At this point, I figured I would have to go with the second way of making a new config and re-syncing parity. All the drives up to this point are working fine and recognized in the system as they should be. I go to create a new config while saving the assignments then remove the 3 tb drive that now has nothing on it. Since it's a new config, all the drives say auto filesystem before the array comes online. This is normal I think. So I start up the array expecting to have to let it rebuild parity and such which takes about 24 hours as my largest drive is 10tb. I am, however, greeted with only 4 out of 8 drives (and the cache pool) recognized as mountable partitions. The rest say auto and unrecognized or unmountable partition.

I immediately start sweating at this point and stop the array as I don't want the system to be reading/writing from it in this state until I understand more of what's going on.

I figure that the worst case is I can use some file recovery on my PC to get the files off which would be an incredibly lengthy process since it's like 11 tb of data across all drives. Since parity isn't valid anyway, I could use my parity drive to hold the data, reformat, the recopy it without protection before rebuilding parity.

But first I figured I would try some easier solutions. My main computer is a Windows machine which obviously doesn't recognize XFS. First I tried Linux file systems for Windows by Paragon software. It didn't recognize any drive that was already recognized by unraid nor any of the ones that weren't. Second was Hetmann Partition Recovery which immediately recognized everything. So this told me the drives/file systems must be at least mostly intact. I quickly downloaded ubuntu and stuck it in a vm then passed through one of the drives that Unraid didn't recognize, and it had no problem mounting it.

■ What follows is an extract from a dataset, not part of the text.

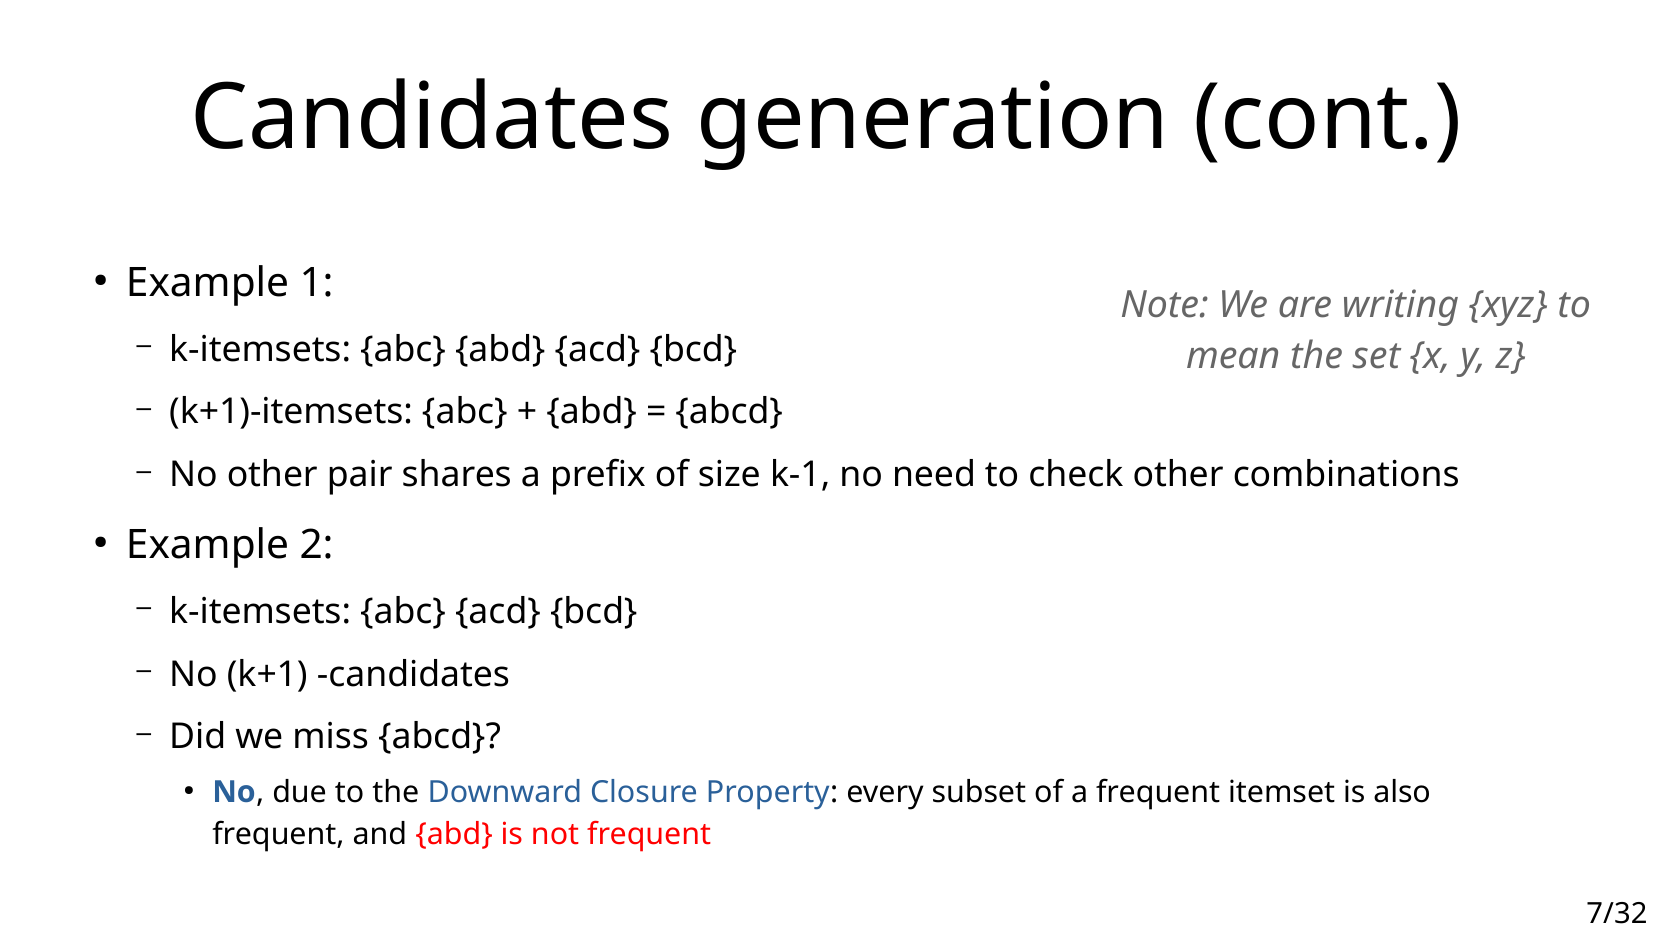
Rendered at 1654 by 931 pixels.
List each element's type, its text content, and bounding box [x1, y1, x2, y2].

title Candidates generation (cont.) [82, 1, 1571, 226]
text_box Note: We are writing {xyz} to mean the set {x, y, z} [1097, 270, 1615, 411]
list Example 1: k-itemsets: {abc} {abd} {acd} {bcd} (k+1)-itemsets: {abc} + {abd} = {abcd} No other pair shares a prefix of size k-1, no need to check other combinations Example 2: k-itemsets: {abc} {acd} {bcd} No (k+1) -candidates Did we miss {abcd}? No, due to the Downward Closure Property: every subset of a frequent itemset is also frequent, and {abd} is not frequent [82, 253, 1571, 857]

I ran xfs_repair on one of the drives just to see if there was some file system corruption causing the issue, but it still isn't recognized by Unraid despite the local xfs_repair tool understanding the drives (or at least the one drive I'm using for testing). Unnassigned Devices also has mount greyed out.

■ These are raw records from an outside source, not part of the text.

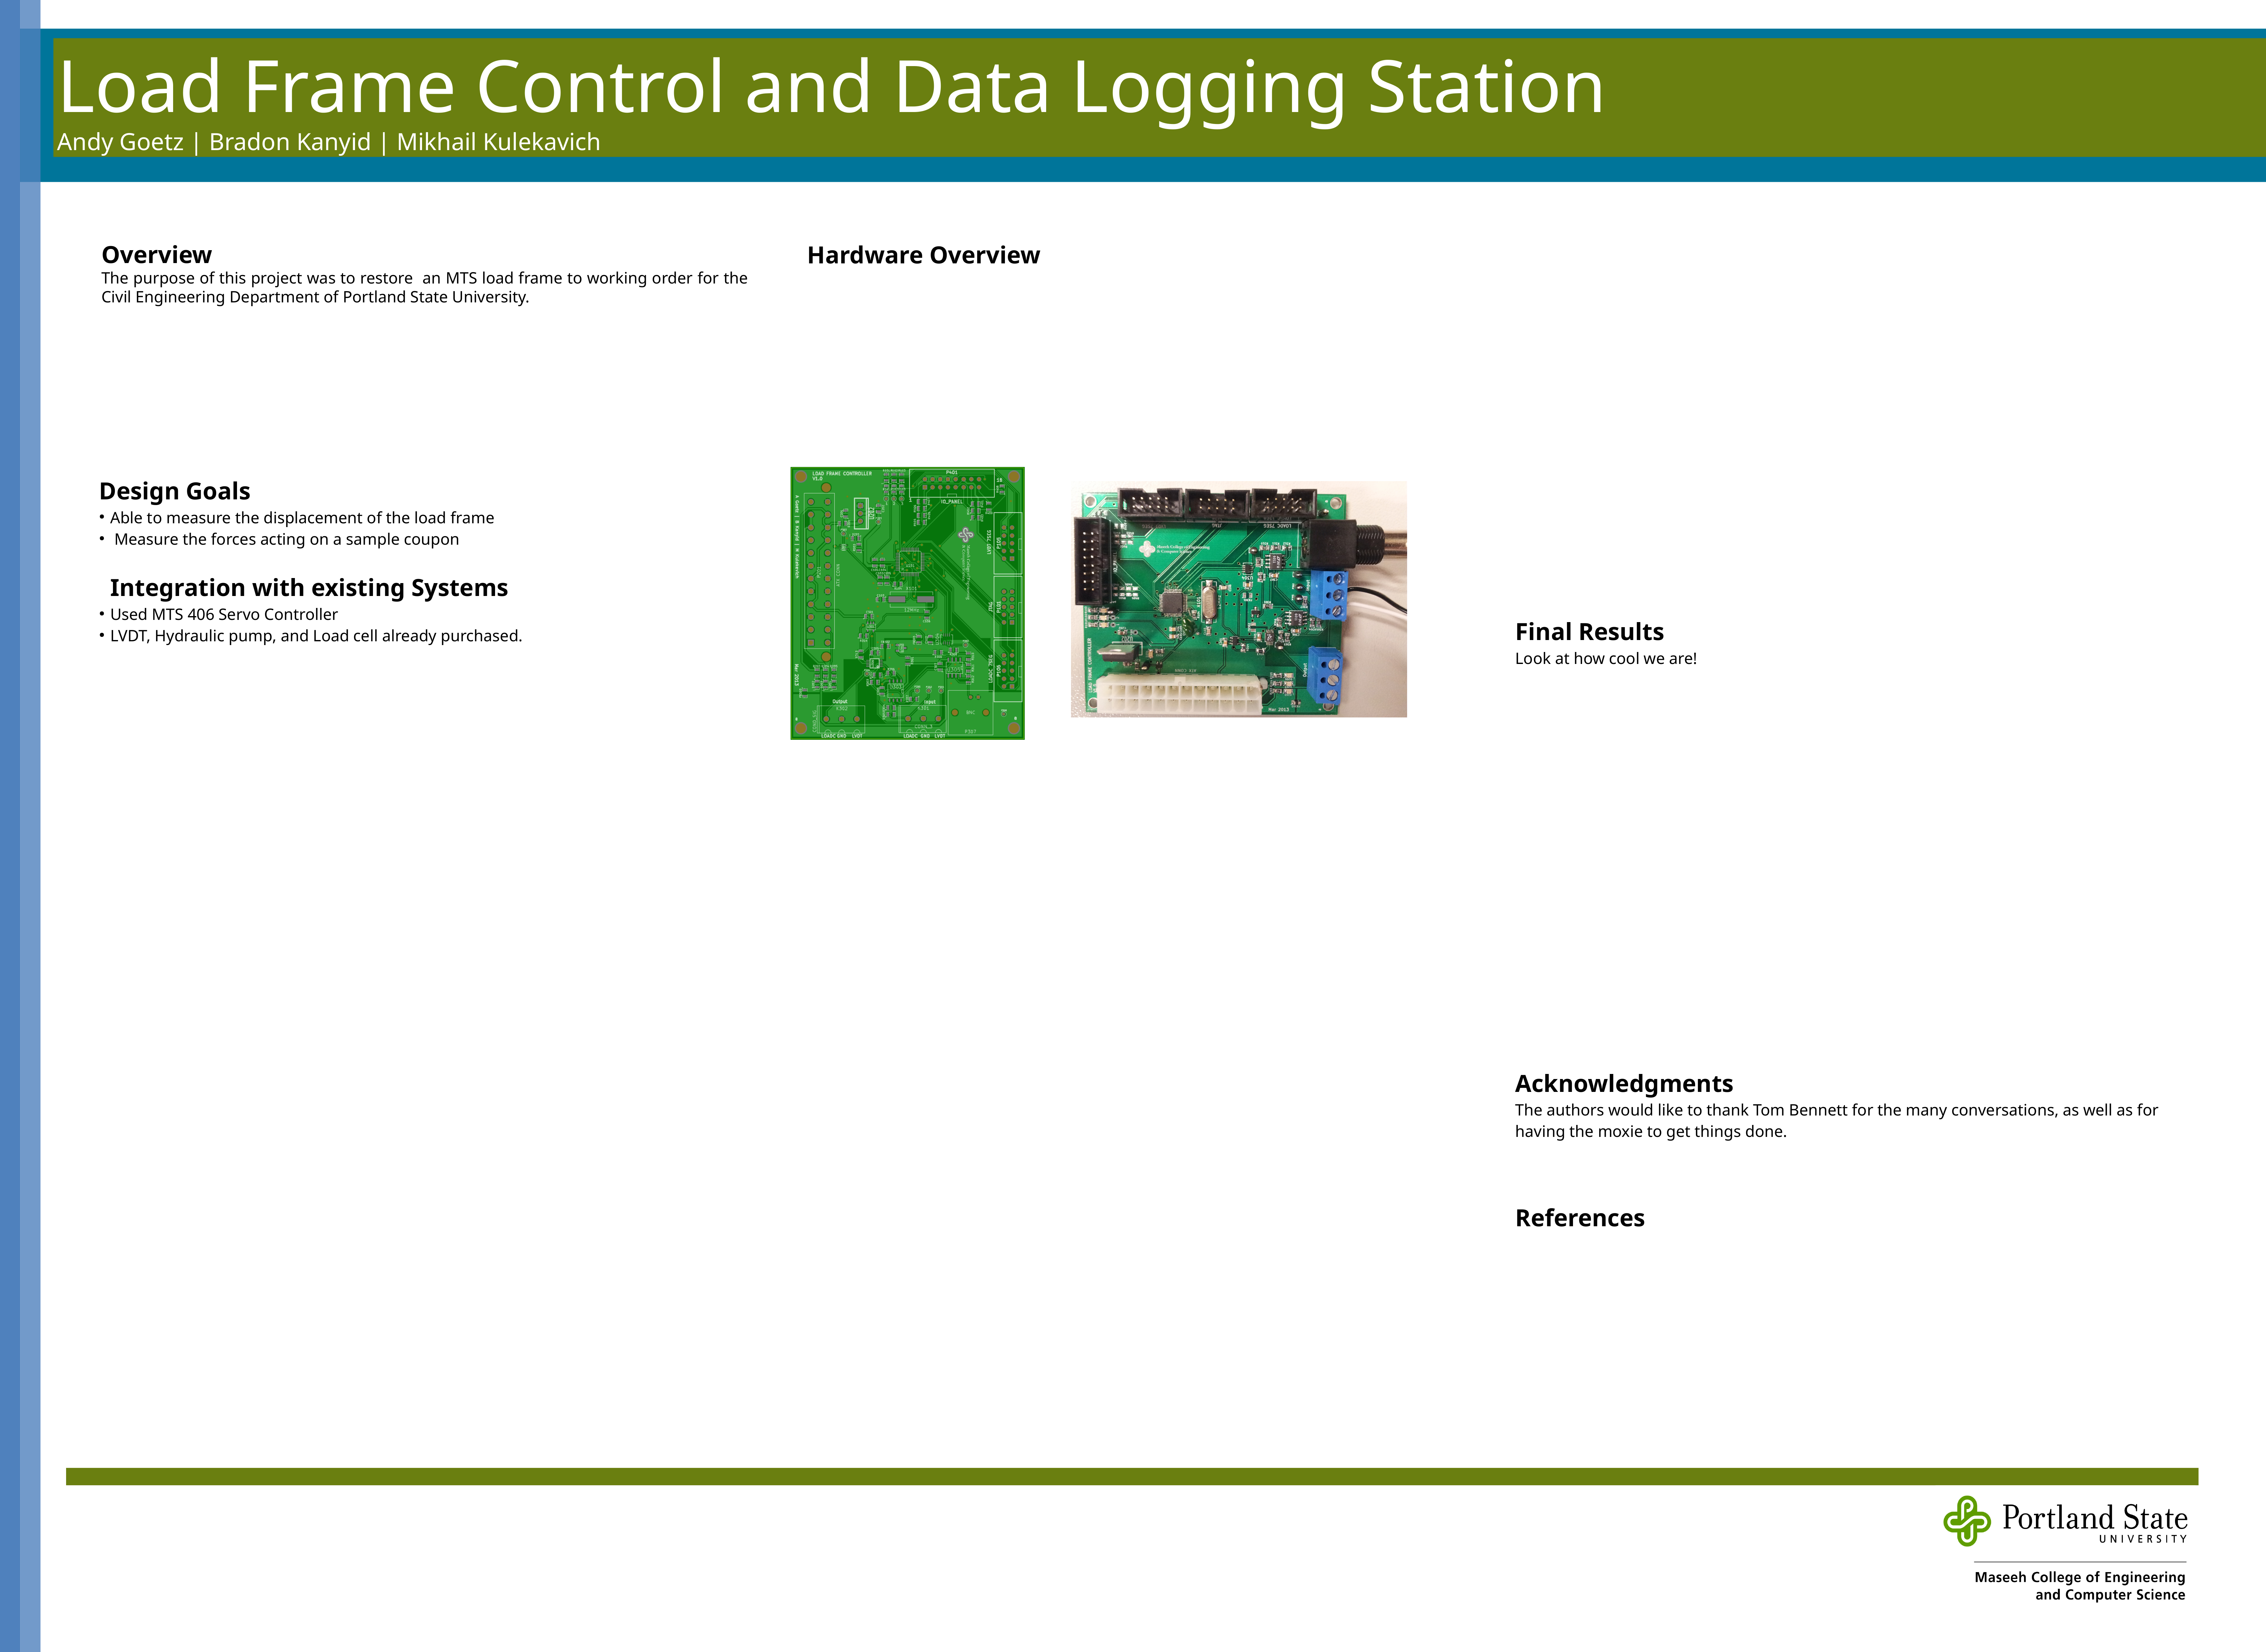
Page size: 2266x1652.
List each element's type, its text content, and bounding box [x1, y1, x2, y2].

text_box Load Frame Control and Data Logging Station Andy Goetz | Bradon Kanyid | Mikhail Kulekavich [53, 38, 2266, 157]
picture [791, 467, 1025, 740]
text_box Design Goals Able to measure the displacement of the load frame Measure the forces acting on a sample coupon Integration with existing Systems Used MTS 406 Servo Controller LVDT, Hydraulic pump, and Load cell already purchased. [94, 472, 756, 649]
text_box [66, 1468, 2199, 1486]
picture [1071, 481, 1407, 718]
text_box [0, 0, 2266, 1652]
text_box Hardware Overview [803, 236, 1464, 321]
text_box Overview The purpose of this project was to restore an MTS load frame to working order for the Civil Engineering Department of Portland State University. [94, 236, 756, 309]
text_box References [1511, 1199, 2172, 1347]
text_box Acknowledgments The authors would like to thank Tom Bennett for the many conversations, as well as for having the moxie to get things done. [1511, 1064, 2172, 1165]
text_box Final Results Look at how cool we are! [1511, 612, 2172, 712]
picture [1936, 1485, 2196, 1613]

Anyone have any other ideas? Preferably ones that don't involve me copying the data from the drives, reformatting them, the copying the data back since that would be unprotected.

EDIT: So I realized I could just force the system to look at the drives as xfs when the array was unmounted. I'm not sure why it didn't just recognize this fact for all drives immediately without me having to do this, but it did ultimately work. Or at least, it's currently syncing parity and in 24 hours it will hopefully be fine.

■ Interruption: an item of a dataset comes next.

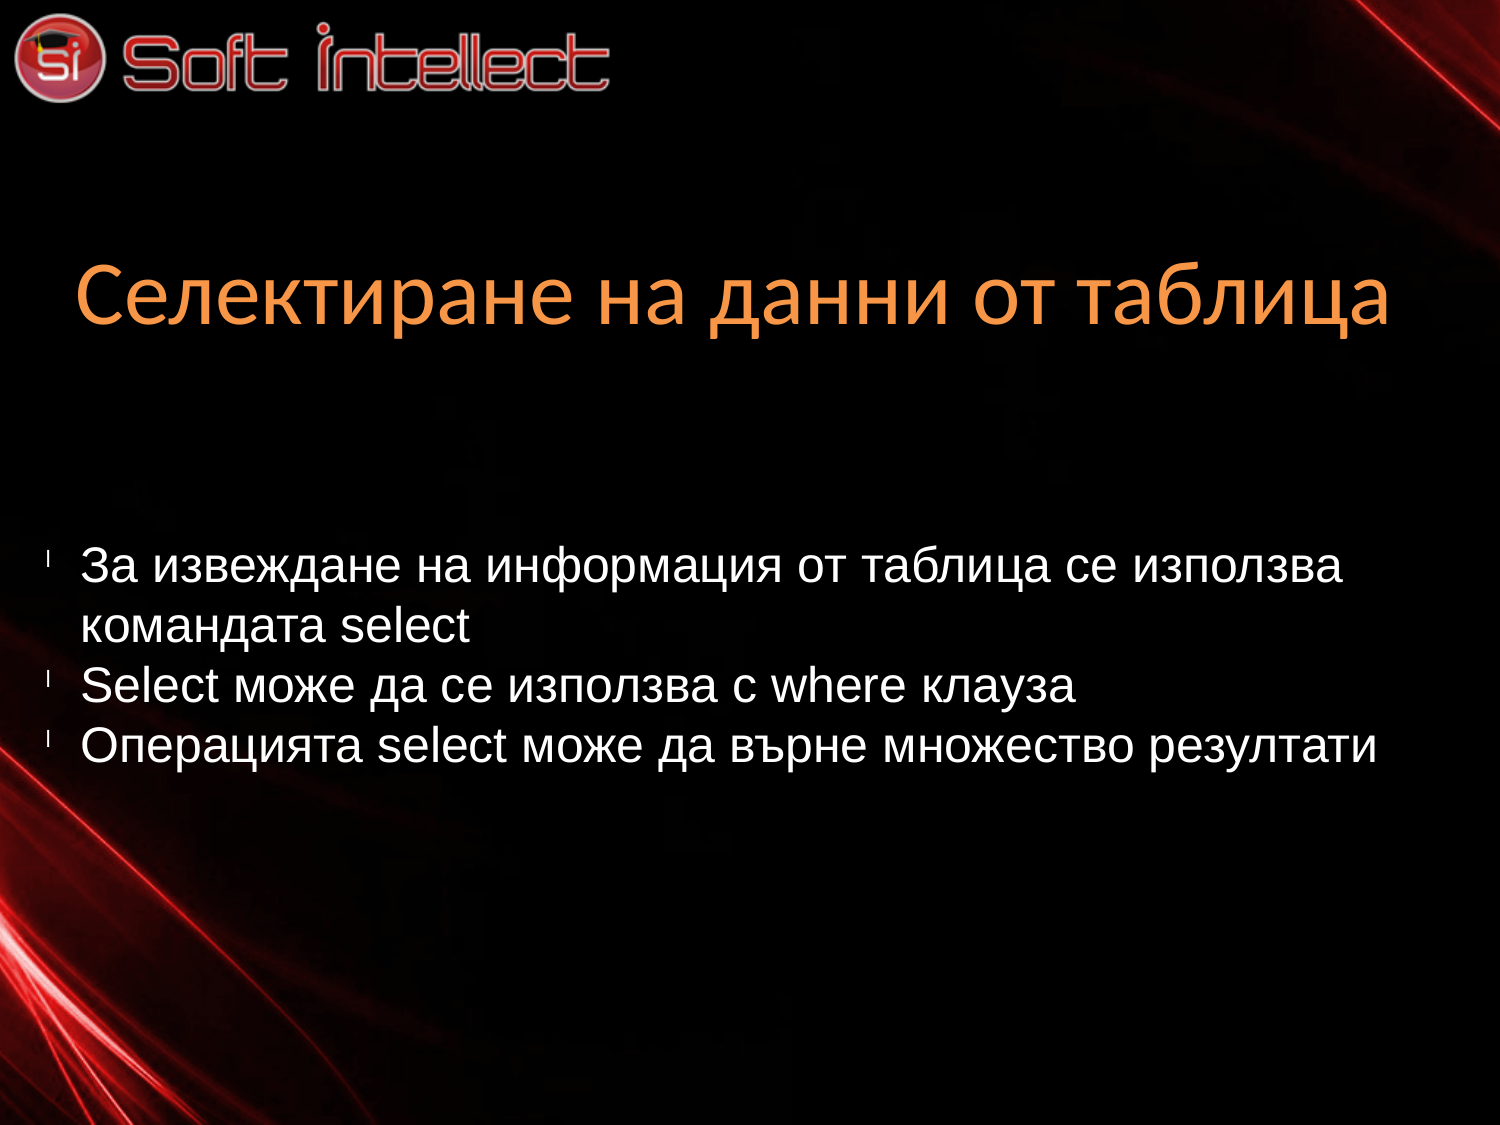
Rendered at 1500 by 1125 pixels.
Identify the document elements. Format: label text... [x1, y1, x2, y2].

picture [0, 0, 1500, 1125]
text_box Селектиране на данни от таблица [60, 194, 1410, 382]
text_box За извеждане на информация от таблица се използва командата select Select може да се използва с where клауза Операцията select може да върне множество резултати [30, 524, 1440, 765]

What I did in case anyone finds this threat later, was just set everything to xfs from auto then started in maintenance. Then I ran the xfs_check from each disk page to confirm the system didn't think there were any file system corruption (there wasn't). Then when I started the array... everything broke for an unrelated reason. But when I fixed that problem, it all worked fine.

The unrelated issue had to do with one of my cache drives that randomly disconnected for some reason which caused a lot of kernel errors and the system freaked out and crashed.

Edited by cloaknsmoke
fixed problem maybe

  • Community Expert
5 hours ago, cloaknsmoke said:

EDIT: So I realized I could just force the system to look at the drives as xfs when the array was unmounted.

This suggests the drives have multiple fs signatures, if you want to fix that once and for all, stop the array and post the output from:

wipefs /dev/sdX1

for one of the affected drives.

  • Author

That's an interesting hypothesis. 3 of the 4 drives did come from a Windows PC previously and therefore have had multiple filesystems over the years. However, 1 of them has only been used on my Unraid computer. It was a parity drive first. I may have formatted it as ZFS at some point before deciding that it was screwing with the performance and formatting to XFS. I'll try this out tomorrow once the parity sync is done.